New Hampshire and Illinois, for example, have "reverse evasion" statutes. These laws prevent non-residents from getting married if their home state would not recognize the marriage. They are not designed to specifically affect same-sex couples. These are laws that have been on the books for years.
The Illinois statute states: (750 ILCS 5/217) (from Ch. 40, par. 217)
Sec. 217. Marriage by Non-residents - When Void.) No marriage shall be contracted in this state by a party residing and intending to continue to reside in another state or jurisdiction if such marriage would be void if contracted in such other state or jurisdiction and every marriage celebrated in this state in violation of this provision shall be null and void. (Source: P.A. 80-923.)
Same-sex couples living in a non-recognition jurisdiction cannot enter into marriage in their home state. Since the marriage would be void in their home state, Illinois law prohibits the couple from marrying in that state.
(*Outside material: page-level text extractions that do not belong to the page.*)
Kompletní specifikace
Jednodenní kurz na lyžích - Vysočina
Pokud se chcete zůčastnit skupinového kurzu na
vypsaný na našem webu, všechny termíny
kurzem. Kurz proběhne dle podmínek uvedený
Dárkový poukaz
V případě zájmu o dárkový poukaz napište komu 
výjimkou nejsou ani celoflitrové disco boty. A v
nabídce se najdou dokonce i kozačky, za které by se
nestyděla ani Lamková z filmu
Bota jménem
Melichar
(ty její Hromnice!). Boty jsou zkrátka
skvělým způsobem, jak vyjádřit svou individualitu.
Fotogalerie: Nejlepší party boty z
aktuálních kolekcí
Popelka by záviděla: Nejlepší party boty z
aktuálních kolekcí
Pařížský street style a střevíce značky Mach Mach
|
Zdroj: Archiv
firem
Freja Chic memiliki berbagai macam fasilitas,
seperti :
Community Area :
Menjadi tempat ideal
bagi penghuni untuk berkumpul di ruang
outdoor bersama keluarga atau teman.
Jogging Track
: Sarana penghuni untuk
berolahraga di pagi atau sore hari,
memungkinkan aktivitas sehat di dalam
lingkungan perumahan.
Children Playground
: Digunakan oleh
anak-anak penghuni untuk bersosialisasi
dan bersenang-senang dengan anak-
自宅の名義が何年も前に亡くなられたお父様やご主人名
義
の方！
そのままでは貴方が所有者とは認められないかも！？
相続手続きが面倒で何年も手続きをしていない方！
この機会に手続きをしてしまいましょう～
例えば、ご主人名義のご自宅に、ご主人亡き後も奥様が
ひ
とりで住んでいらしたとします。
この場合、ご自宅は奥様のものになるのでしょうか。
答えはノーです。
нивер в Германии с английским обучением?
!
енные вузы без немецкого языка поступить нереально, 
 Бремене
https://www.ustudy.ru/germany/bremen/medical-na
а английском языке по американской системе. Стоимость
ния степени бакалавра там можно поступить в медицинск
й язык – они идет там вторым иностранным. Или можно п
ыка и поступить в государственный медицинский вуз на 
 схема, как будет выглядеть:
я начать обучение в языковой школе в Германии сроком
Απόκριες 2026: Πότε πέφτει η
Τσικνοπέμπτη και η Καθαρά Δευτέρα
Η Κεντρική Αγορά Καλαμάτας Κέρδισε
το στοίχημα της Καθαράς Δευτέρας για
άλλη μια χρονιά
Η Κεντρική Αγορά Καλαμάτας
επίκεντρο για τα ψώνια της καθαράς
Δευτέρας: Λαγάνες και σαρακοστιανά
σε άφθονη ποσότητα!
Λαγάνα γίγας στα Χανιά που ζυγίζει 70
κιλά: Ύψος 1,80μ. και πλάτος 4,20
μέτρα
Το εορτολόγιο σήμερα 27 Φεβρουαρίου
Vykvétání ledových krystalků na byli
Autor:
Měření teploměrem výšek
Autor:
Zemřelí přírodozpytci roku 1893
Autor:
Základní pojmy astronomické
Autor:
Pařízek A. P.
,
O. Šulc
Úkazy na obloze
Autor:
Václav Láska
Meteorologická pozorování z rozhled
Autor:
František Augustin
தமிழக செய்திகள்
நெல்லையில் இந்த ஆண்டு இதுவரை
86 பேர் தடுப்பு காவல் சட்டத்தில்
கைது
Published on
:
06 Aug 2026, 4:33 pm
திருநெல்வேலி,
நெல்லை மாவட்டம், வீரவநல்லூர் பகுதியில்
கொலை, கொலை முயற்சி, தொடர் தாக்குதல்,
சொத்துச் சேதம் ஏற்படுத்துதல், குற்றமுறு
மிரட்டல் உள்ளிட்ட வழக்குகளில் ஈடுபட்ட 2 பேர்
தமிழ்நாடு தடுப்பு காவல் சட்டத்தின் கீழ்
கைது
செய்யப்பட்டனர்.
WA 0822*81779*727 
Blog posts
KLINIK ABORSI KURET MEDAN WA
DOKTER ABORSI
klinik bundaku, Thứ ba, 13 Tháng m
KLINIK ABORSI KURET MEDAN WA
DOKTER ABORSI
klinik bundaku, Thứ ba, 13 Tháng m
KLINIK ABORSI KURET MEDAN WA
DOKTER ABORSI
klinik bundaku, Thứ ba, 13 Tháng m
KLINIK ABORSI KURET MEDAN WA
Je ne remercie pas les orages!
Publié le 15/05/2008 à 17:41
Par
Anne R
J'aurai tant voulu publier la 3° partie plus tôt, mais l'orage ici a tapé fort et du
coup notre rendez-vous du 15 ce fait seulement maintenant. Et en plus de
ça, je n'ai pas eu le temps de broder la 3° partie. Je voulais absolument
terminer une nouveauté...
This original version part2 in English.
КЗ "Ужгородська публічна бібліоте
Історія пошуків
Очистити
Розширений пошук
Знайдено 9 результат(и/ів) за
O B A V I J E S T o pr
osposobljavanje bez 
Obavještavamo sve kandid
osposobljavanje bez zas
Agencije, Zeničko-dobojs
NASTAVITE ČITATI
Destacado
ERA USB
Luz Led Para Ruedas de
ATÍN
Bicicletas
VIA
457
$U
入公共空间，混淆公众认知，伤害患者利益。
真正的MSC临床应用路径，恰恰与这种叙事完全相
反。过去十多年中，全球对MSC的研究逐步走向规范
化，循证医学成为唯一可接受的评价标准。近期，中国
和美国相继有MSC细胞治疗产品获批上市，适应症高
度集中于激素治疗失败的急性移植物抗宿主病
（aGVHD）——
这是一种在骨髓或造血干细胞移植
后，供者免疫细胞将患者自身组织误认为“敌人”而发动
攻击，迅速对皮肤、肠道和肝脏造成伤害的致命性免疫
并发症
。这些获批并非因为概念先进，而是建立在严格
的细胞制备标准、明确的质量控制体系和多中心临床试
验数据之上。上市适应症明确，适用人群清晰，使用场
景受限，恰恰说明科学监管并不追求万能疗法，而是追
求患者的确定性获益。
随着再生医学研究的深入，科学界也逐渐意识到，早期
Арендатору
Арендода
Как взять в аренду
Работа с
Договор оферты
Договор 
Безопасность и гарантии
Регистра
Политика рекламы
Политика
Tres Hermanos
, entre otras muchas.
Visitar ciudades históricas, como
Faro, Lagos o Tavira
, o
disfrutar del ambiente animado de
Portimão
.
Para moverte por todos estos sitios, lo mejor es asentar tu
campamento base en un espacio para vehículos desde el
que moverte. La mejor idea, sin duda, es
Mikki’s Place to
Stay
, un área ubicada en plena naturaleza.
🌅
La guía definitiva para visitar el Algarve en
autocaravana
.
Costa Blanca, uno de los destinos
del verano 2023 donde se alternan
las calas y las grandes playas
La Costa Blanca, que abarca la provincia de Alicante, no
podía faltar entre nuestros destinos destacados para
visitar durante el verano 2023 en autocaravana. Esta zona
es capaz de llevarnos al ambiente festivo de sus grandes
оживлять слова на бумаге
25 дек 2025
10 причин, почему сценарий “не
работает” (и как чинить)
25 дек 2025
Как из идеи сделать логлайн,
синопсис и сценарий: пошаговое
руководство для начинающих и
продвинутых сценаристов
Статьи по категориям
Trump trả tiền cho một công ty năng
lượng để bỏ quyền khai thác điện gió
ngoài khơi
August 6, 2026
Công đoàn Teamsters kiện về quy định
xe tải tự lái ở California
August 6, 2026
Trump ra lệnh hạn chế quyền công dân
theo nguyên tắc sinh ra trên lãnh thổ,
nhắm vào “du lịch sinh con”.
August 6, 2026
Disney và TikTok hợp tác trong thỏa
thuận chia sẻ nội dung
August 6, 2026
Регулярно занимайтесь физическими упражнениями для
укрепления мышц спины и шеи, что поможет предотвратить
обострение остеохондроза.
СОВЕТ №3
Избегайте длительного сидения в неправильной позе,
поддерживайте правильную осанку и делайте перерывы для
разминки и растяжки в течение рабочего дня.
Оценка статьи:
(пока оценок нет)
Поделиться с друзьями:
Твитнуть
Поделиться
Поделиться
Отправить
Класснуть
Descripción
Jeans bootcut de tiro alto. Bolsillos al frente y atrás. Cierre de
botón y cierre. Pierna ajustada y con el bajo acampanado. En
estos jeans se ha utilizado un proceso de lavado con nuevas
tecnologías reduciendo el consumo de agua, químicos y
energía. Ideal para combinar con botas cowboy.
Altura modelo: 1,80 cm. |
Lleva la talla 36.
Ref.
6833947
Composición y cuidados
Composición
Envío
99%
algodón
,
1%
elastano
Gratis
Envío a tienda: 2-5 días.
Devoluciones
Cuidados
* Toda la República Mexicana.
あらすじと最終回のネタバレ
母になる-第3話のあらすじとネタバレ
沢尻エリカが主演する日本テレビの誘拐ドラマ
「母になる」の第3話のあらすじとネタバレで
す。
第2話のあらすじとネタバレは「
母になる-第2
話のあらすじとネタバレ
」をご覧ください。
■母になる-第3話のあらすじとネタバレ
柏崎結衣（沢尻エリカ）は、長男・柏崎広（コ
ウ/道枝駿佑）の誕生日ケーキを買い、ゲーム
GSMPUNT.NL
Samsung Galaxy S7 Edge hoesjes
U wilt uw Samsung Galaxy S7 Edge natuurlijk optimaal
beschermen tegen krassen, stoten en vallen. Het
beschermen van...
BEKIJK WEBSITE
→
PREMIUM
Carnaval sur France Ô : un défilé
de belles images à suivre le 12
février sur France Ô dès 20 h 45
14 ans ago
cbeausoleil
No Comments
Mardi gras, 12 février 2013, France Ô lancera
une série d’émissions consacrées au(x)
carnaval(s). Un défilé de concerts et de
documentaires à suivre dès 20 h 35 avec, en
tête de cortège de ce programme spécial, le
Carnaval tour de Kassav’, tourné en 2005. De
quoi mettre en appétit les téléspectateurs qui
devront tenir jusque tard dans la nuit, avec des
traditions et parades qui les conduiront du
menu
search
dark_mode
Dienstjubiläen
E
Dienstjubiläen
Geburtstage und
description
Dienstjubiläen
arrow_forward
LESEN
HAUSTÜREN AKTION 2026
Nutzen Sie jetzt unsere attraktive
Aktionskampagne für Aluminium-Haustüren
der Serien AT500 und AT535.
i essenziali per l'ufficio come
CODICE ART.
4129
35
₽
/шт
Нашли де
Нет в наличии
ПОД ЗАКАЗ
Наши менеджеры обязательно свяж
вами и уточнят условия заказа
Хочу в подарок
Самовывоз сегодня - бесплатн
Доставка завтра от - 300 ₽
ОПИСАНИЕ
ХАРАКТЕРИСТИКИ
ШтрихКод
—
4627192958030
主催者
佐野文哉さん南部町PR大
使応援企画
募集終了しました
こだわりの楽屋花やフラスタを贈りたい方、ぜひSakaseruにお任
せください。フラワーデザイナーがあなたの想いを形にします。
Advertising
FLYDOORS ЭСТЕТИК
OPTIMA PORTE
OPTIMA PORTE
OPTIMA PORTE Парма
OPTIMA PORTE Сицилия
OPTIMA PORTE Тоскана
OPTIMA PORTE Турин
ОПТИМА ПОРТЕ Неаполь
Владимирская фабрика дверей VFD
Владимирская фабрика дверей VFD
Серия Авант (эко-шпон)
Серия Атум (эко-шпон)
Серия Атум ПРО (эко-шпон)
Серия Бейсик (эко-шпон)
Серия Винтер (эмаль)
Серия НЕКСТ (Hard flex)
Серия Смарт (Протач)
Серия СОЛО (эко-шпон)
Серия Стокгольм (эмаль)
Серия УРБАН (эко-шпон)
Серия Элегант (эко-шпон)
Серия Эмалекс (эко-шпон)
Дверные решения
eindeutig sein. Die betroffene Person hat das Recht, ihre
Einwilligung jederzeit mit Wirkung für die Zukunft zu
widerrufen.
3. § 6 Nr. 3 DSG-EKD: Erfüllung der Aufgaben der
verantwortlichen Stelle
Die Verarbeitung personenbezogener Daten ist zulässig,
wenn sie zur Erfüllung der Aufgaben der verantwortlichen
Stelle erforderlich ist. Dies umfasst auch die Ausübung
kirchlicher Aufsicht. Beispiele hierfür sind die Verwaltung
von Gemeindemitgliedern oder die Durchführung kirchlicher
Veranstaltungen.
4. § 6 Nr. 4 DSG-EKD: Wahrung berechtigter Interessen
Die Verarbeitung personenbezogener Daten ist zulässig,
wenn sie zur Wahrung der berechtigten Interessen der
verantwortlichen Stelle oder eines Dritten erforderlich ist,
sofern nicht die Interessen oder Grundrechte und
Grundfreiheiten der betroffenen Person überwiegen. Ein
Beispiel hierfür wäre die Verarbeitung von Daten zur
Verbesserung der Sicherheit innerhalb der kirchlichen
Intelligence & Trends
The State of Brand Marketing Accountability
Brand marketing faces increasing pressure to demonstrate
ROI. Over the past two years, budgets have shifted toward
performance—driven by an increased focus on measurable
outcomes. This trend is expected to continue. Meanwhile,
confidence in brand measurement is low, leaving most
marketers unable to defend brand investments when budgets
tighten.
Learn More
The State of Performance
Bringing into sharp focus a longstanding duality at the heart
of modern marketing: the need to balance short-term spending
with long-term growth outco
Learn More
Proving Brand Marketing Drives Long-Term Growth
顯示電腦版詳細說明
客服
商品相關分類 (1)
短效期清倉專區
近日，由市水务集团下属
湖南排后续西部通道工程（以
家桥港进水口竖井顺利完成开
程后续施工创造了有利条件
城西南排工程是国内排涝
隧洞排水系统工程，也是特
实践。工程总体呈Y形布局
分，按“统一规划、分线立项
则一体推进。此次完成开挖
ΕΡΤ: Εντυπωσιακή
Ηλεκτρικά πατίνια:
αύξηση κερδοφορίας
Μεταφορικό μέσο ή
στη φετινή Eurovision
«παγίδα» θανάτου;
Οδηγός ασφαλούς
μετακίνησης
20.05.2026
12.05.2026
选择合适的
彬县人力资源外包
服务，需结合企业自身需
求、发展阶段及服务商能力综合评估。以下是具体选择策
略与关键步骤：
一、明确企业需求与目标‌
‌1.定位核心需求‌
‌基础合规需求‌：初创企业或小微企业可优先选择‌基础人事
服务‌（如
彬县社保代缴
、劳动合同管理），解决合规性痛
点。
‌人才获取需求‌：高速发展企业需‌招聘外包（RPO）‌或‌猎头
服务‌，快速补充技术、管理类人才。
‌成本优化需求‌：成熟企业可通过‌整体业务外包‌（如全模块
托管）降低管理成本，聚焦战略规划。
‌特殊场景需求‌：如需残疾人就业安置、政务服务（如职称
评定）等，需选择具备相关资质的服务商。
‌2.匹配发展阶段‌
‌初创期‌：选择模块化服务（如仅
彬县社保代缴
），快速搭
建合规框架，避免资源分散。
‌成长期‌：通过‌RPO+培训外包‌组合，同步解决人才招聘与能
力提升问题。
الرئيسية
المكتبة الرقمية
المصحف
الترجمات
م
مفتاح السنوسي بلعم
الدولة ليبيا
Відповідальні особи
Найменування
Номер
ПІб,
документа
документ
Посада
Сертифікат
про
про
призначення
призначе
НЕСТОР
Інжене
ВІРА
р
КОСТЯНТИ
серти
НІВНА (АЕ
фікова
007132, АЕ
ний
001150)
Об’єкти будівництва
The New Hampshire legislature is considering legislation that will repeal their reverse evasion statute but there is no similar action pending in Illinois.
There have been recent news reports from Illinois that many of the licenses being issued in the state are for lesbian and gay couples from Ohio and Indiana. It is important to find out how these statutes affect the validity of the marriage. If the marriage is not valid where celebrated, the federal government will not recognize it.
It may be necessary for the couple to marry in another marriage equality jurisdiction. In time, these statutes will not be as important because same-sex marriages will be recognized throughout the country.